Jun
06
MEDECINS : l'avenir de la médecine générale vu par l'Académie de médecine

Le 10 mai 2011, l'Académie nationale de médecine a adopté un rapport intitulé "La situation de la médecine générale en France".

Au terme d'une analyse de la situation en sept points, l'Académie formule autant de recommandations :

1°) faciliter les vocations en médecine générale et améliorer la formation pratique, par compagnonnage, des futurs médecins généralistes. Pour cela, harmoniser la situation entre les Facultés de Médecine et donner à toutes ces facultés les moyens de recruter un nombre suffisant de praticiens-maîtres de stages agréés et d'organiser dans les meilleures conditions les stages auprès de praticiens, que ces stages soient obligatoires (deuxième cycle, internat de médecine générale) ou facultatifs (post-internat) ;

2°) offrir aux médecins généralistes des possibilités d'évolution de leur carrière professionnelle. Pour cela, prévoir un statut particulier de notoriété, accessible après plusieurs années d'exercice, en particulier pour les anciens maîtres de stage. Faciliter aussi, pour ces praticiens, l'accès à une nouvelle compétence (gériatrie notamment), dans des conditions compatibles avec la poursuite de leur activité professionnelle ;

3°) organiser une large information des patients sur leur devoir de bannir le consumérisme et le mésusage médical et de préserver l'accès aux soins pour d'autres malades, en limitant les sollicitations et les demandes injustifiées auprès de leur médecin généraliste ;

4°) limiter à l'essentiel les tâches administratives demandées aux généralistes, par de larges concertations entre ces médecins, les caisses d'assurances maladies, les compagnies d'assurances et, plus généralement, les différents organismes et administrations intéressés.
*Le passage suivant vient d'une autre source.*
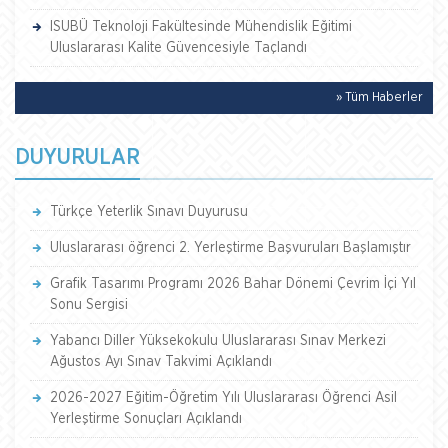
ISUBÜ Teknoloji Fakültesinde Mühendislik Eğitimi
Uluslararası Kalite Güvencesiyle Taçlandı
» Tüm Haberler
DUYURULAR
Türkçe Yeterlik Sınavı Duyurusu
Uluslararası öğrenci 2. Yerleştirme Başvuruları Başlamıştır
Grafik Tasarımı Programı 2026 Bahar Dönemi Çevrim İçi Yıl
Sonu Sergisi
Yabancı Diller Yüksekokulu Uluslararası Sınav Merkezi
Ağustos Ayı Sınav Takvimi Açıklandı
2026-2027 Eğitim-Öğretim Yılı Uluslararası Öğrenci Asil
Yerleştirme Sonuçları Açıklandı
Prévoir les conditions dans lesquelles certaines de ces tâches pourraient être transférées aux médecins de divers organismes ou associations ;

5°) évaluer les besoins en médecins généralistes d'après le temps médical disponible et non pas sur les seules données quantitatives globales de la démographie médicale. Avec une anticipation de 8 à 10 ans, déduire de cette évaluation le nombre de postes de médecins généralistes indispensables et, pour chaque inter-région, la valeur du numerus clausus ;

6°) organiser une large consultation auprès des étudiantes en médecine et des consoeurs déjà en exercice pour mieux connaître leurs contraintes et leurs souhaits professionnels et en déduire l'évolution prévisible des conditions d'exercice au cours des prochaines années, avec la féminisation de plus de la moitié du corps médical ;

7°) harmoniser les mesures incitatives proposées aux futurs généralistes pour lutter contre la sous-médicalisation de certaines zones du territoire national et prévoir les conditions d'une évaluation objective de l'efficacité de ces mesures.